Setting up a project

Research compendium

A research compendium is a collection of all digital parts of a research project including data, code, texts (…). The collection is created in such a way that reproducing all results is straightforward.

Source: The Turing Way

Getting started

  • Contain your project in a single recognizable folder

  • Distinguish folder types, name them accordingly:

    • Read-only: data, metadata
    • Human-generated: code, paper, documentation
    • Project-generated: clean data, figures, models…
  • Initialize a README file, document your project

  • Choose a license

  • Publish your project.

A Good Enough Project

.
├── .gitignore
├── CITATION.md
├── LICENSE.md
├── README.md
├── requirements.txt
├── bin                <- Compiled and external code, ignored by git (PG)
│   └── external       <- Any external source code, ignored by git (RO)
├── config             <- Configuration files (HW)
├── data               <- All project data, ignored by git
│   ├── processed      <- The final, canonical data sets for modeling. (PG)
│   ├── raw            <- The original, immutable data dump. (RO)
│   └── temp           <- Intermediate data that has been transformed. (PG)
├── docs               <- Documentation notebook for users (HW)
│   ├── manuscript     <- Manuscript source, e.g., LaTeX, Markdown, etc. (HW)
│   └── reports        <- Other project reports and notebooks (e.g. Jupyter, .Rmd) (HW)
├── results
│   ├── figures        <- Figures for the manuscript or reports (PG)
│   └── output         <- Other output for the manuscript or reports (PG)
└── src                <- Source code for this project (HW)

Licenses

  • Copyright is implicit; others cannot use your code without your permission.

  • Licensing gives that permission, and its boundaries and conditions.

  • Choosing a license early on means being aware of your license as the project proceeds (and not creating conflicts).

  • There are over 80 OSI-approved licenses (and many, many others) to choose from.

We will dive into licenses in the Software Publication chapter.

Public or Private?

When creating a GitHub repository for your code you need to decide to make it publicly accessible or to keep it private.
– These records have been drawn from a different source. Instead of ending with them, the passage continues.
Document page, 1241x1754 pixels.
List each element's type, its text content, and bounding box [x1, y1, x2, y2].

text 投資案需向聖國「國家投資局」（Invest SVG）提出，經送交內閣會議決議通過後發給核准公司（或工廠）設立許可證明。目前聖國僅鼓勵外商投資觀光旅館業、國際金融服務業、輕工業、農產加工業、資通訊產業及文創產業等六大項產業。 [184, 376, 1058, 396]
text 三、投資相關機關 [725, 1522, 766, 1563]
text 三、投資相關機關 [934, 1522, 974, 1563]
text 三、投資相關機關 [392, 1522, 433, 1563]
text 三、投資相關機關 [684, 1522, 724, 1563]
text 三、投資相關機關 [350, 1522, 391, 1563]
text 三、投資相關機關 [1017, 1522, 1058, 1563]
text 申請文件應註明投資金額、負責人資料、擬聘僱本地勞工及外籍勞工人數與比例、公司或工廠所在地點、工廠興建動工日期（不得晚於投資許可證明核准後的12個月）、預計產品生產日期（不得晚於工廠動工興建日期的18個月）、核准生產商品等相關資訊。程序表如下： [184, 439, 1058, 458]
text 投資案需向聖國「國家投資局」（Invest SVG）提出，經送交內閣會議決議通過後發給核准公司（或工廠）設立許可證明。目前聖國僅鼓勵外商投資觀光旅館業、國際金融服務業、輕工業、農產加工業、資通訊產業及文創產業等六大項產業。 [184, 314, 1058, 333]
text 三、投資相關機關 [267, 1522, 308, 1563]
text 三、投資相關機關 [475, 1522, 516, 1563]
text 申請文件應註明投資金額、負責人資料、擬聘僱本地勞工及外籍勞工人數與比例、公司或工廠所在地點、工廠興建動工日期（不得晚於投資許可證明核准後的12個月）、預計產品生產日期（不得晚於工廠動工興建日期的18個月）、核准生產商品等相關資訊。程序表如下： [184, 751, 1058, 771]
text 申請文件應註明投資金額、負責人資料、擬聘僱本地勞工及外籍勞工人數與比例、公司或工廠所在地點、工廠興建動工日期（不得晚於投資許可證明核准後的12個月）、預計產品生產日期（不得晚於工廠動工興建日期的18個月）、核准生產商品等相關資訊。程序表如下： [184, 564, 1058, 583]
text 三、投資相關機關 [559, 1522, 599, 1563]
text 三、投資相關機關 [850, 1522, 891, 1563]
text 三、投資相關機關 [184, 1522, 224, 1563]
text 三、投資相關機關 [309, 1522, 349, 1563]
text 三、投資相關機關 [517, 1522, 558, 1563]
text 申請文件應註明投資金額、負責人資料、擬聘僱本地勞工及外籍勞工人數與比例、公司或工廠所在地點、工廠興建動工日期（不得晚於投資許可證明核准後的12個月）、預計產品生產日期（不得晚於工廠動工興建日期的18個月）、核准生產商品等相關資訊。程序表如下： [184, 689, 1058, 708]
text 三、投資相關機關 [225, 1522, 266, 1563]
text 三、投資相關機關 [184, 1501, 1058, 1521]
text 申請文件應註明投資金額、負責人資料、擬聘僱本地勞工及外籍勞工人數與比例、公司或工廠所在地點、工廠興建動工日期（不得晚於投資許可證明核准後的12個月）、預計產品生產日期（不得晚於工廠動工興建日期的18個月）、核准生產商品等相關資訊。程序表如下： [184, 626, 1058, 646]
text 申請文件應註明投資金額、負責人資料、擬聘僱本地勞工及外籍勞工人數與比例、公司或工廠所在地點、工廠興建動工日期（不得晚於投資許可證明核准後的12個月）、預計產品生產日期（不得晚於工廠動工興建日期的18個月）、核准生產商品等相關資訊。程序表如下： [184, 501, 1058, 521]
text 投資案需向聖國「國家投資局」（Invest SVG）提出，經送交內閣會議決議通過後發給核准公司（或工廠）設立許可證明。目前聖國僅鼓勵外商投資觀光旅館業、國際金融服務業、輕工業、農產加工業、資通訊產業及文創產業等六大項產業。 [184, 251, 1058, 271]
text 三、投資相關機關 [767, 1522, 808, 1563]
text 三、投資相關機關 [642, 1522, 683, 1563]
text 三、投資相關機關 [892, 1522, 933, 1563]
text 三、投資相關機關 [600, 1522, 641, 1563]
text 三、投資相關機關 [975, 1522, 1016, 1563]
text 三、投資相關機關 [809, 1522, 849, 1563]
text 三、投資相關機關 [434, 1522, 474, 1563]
Publishing your project at an early stage - Consider readability throughout - Get feedback during development from your community - May generate collaborations - Makes it easier to create a Publication or a software package

–> Open Science

But what if someone scoops my code! I’m a revolutionary, they will steal my ideas!

You can always opt for a private repository.

Data

How to include large, sensitive data or unpublished data?

  • Don’t include your data in your software repository.

  • Include simulated data or a small example dataset to test your code.

  • Research Data and full datasets:

    • Your data should be separate from your code!
    • Provide instructions where to store the data with respect to the software
    • Provide a configuration file where users define where data is stored.
    • Make software callable with different data paths. (No absolute paths!)